I do wish you the best of luck in the application process...you're in an excellent position right now...
 
So, I've been thinking about this ALL day long. I could start this January with my post-bac and take classes in preparation for applying in June 2010. With the spring, summer, and fall semesters, this would give me a full year and 2 semesters when I am turning in my primary and secondary.

Based on the above posts, I'm a a little stretched right now because I just landed a spot in the RN ICU residency program at UCLA and since I'll be starting in a few weeks, I'll be going through orientation, preceptorship, didactic coursework, etc. Basically, it's going to be super tough to even take 2 classes and balance a full-time job *only* because it's a new job and I'll HAVE TO be flexible in accomodating my preceptor's schedule. I really want to stay at UCLA for the academic environment and exposure to interns/residents/fellows/attendings, etc. And financially speaking, it's going to make a world of difference obviously.

Since I'll be fully oriented by April and then can make my own schedule, I was thinking about starting my post-bac in the summer which would only short my post-bac record by one semester by the time I apply to medical school in June of 2010. I would have pretty much a year and a semester under my belt during my primary and secondary submissions.

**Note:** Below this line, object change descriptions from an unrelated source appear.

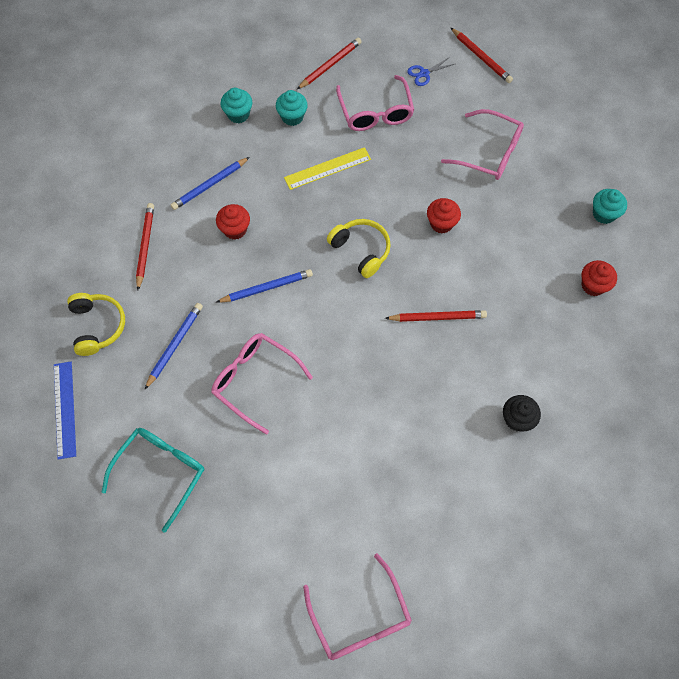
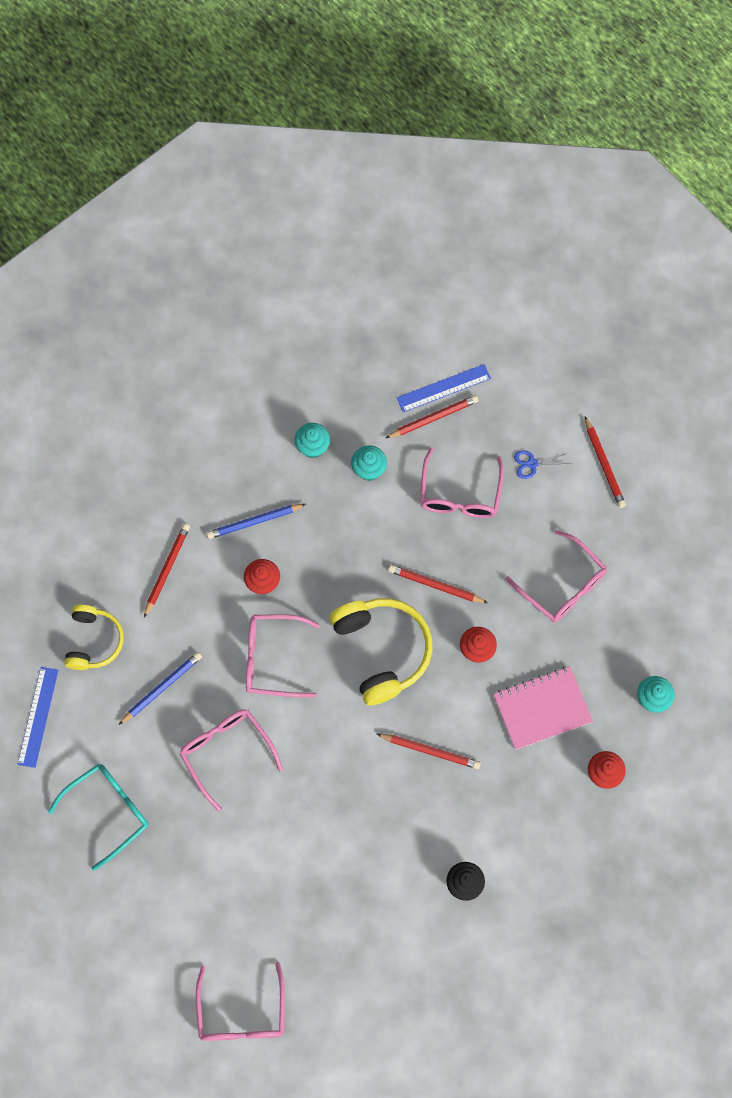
camera: 20 degrees right, 5 degrees up
blue pencil [216,269,313,303] -> pink glasses [246,614,320,697]
yellow ruler [284,147,371,190] -> none
yellow headphones [327,219,391,278] -> yellow headphones [330,598,432,706], size x1.60
none -> red pencil [388,565,488,603]
none -> blue ruler [397,364,491,412]
none -> pink notebook [493,666,593,750]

And since I'd be free of classes until the summer if I were to start then, I would definitely be self-prepping for the MCAT the entire time since that can happen at the convenience of my schedule. And I think this would be a great thing because given my situation, the MCAT is going to make a significant difference if I can score at least in the mid-30s.

So, do you think if I officially started my post-bac in the summer of 2009 instead of spring of 2009...if that would be acceptable in the eyes of adcoms? Or do you think it'll be much more beneficial to start in Spring of 2009?

Thanks for your thoughts and feedback!! :rolleyes:


I don't know you, im not sure what you are capable of but please be really really careful. I know you're excited and have the motivation to do this but think really carefully about whether or not you want to start this along with starting an ICU orientation, unless you have a pretty strong critical care background, but usually cardiac observation is not considered critical care- you have the telemetry but there is so much more. Listening to your advice my cynical mind can piece a lot of things together. You are doing ICU because you need 2 years of it to do nurse anesth. yet you are also really excited about trying med school... I personally would really advise against doing both at once. If you are so excited about med school drop out of the ICU orientation and focus all your energies into gpa repair because if you really want allo you seriously have a shot in hell right now i mean think about it you need at least 100 units at a 4.0 and if you are doing it part time carrying even a decent load of 10 units/sem then you will need 5 years of gpa repair to get only a bare minimium gpa and if you start getting B's in any of your courses your chances are out. I don't mean to be harsh but it is the reality of the med school admission process. As a fellow RN i know that the clinical experience you have won't mean anything without a solid gpa/mcat along with the package. nothing replaces gpa/mcat- If you really want to do the nurse anesth. route then go ahead and do ICU b/c you need the critical care background before you apply. Don't try and play both sides of the sword, you'll only get cut down badly (ie won't do as well as you can in your gpa repair and probably won't thrive as much as a new ICU nurse). I wish you the best and please stop and think about what you REALLY want to do.